I don’t want to carry old shit around anymore. I forgive all the dudes that have hurt my heart. Hurt my soul. I forgive you.

And I’m so so sorry if I caused you pain. If I did, it was because I was in pain and lashing out. It was because I hadn’t owned my shit yet and didn’t know how to responsibly explain that my feelings were hurt.

I hope that if nothing else, that during this strange and politically charged time, that we can find ways to say I’m sorry to each other. That we can find ways to understand each other better. 

It’s not going to be easy. But I’ll tell you one thing: it’s a hell of a lot easier than walking around in pain. I’ll take the hard work of letting the ugly feelings *out* over stuffing the pain down any day of the week.

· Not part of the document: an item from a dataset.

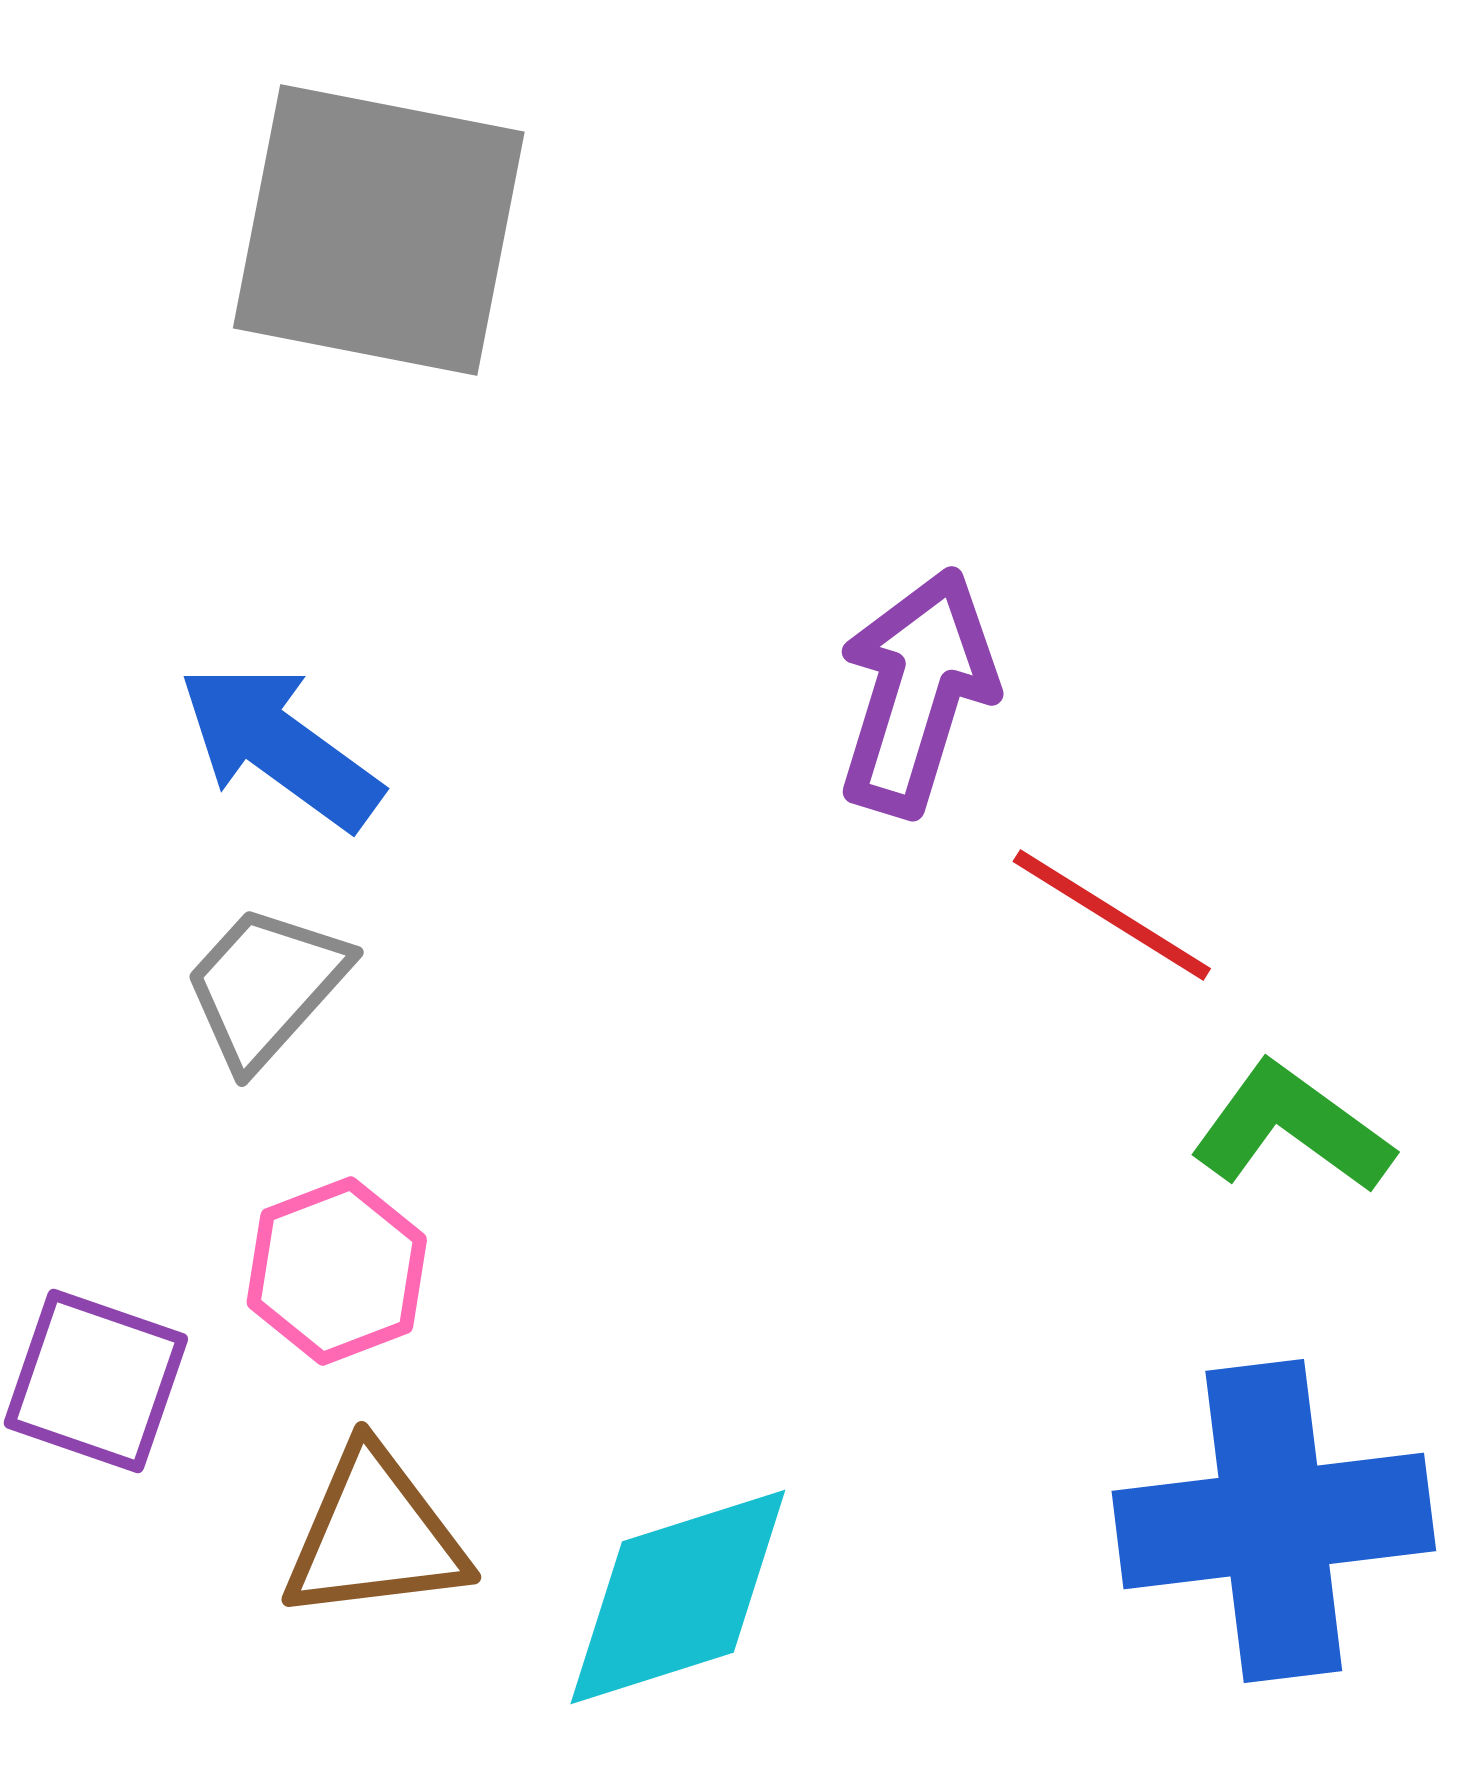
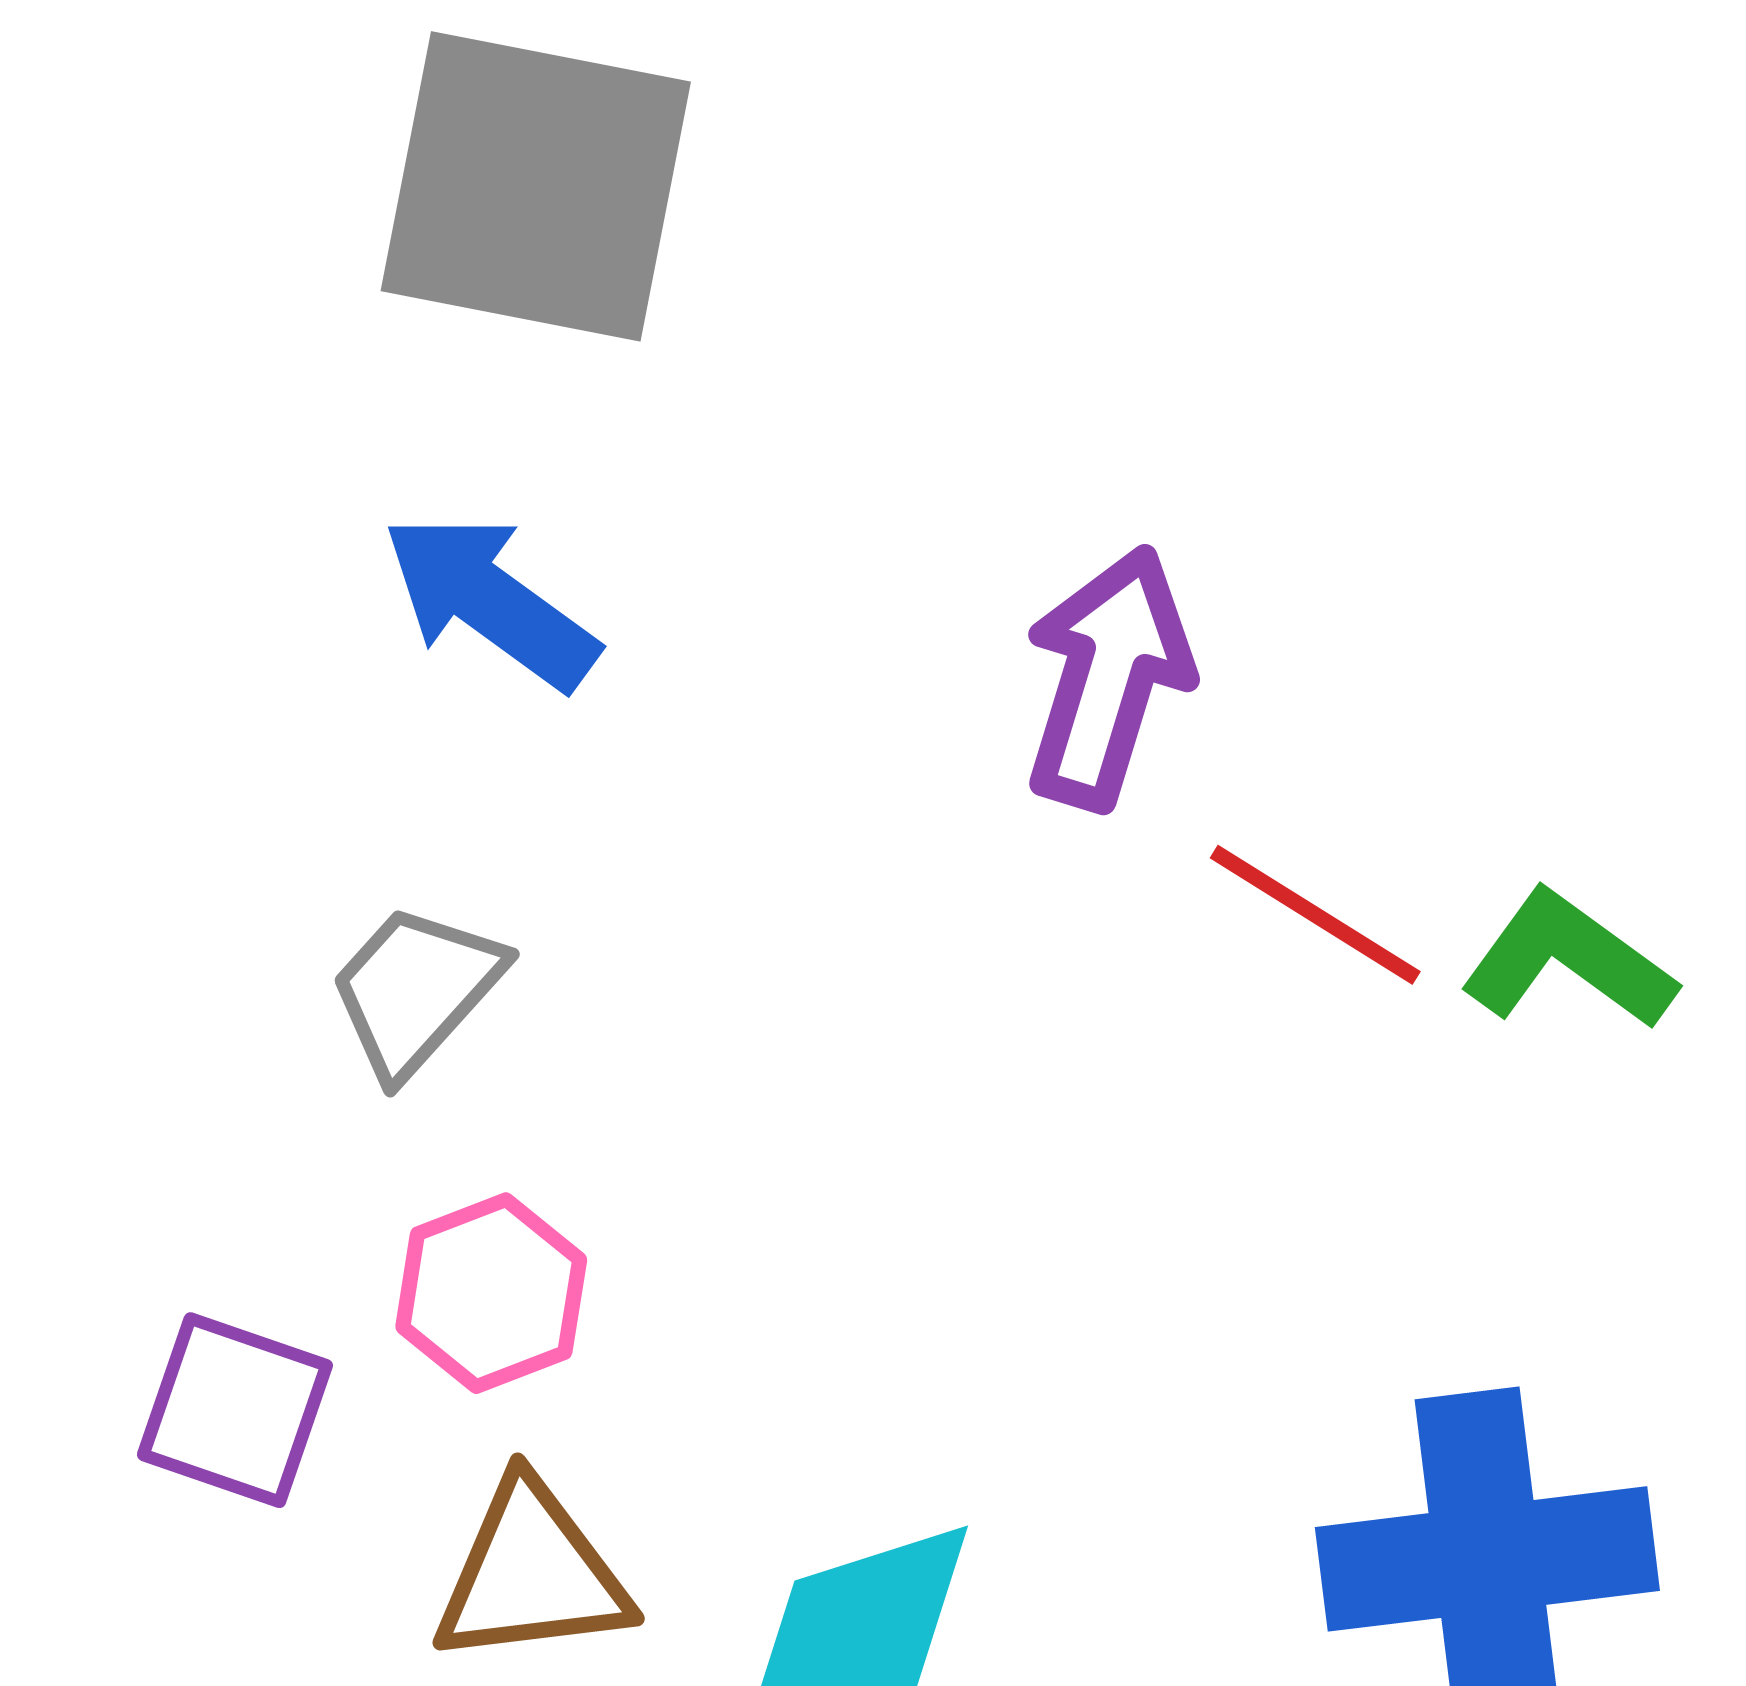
blue arrow: (280, 746) -> (490, 601), moved
green L-shape: (1292, 1128) -> (1568, 960), moved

To finally heal, is a relief.

There is quite a bit of data linking negative emotions to physical health and lowered immunity. If this interests you, Google "emotions and physical health immunity." It's still considered "woo-woo" to mainstream docs EVEN THOUGH there is hard data linking mental health to physical health and vice versa. I'll be sharing more on this topic when I share my medical story. But it's something to consider as we all move forward during this stressful time.

Photo #6b. This is part of a writing project where I challenge myself to write 700-1000 words per day - not in advance - for 30 days using old photos and different writing prompts. This particular set of stories will focus on my experiences as a (white) Gen X woman and experiencing America pre- and post- #metoo movement.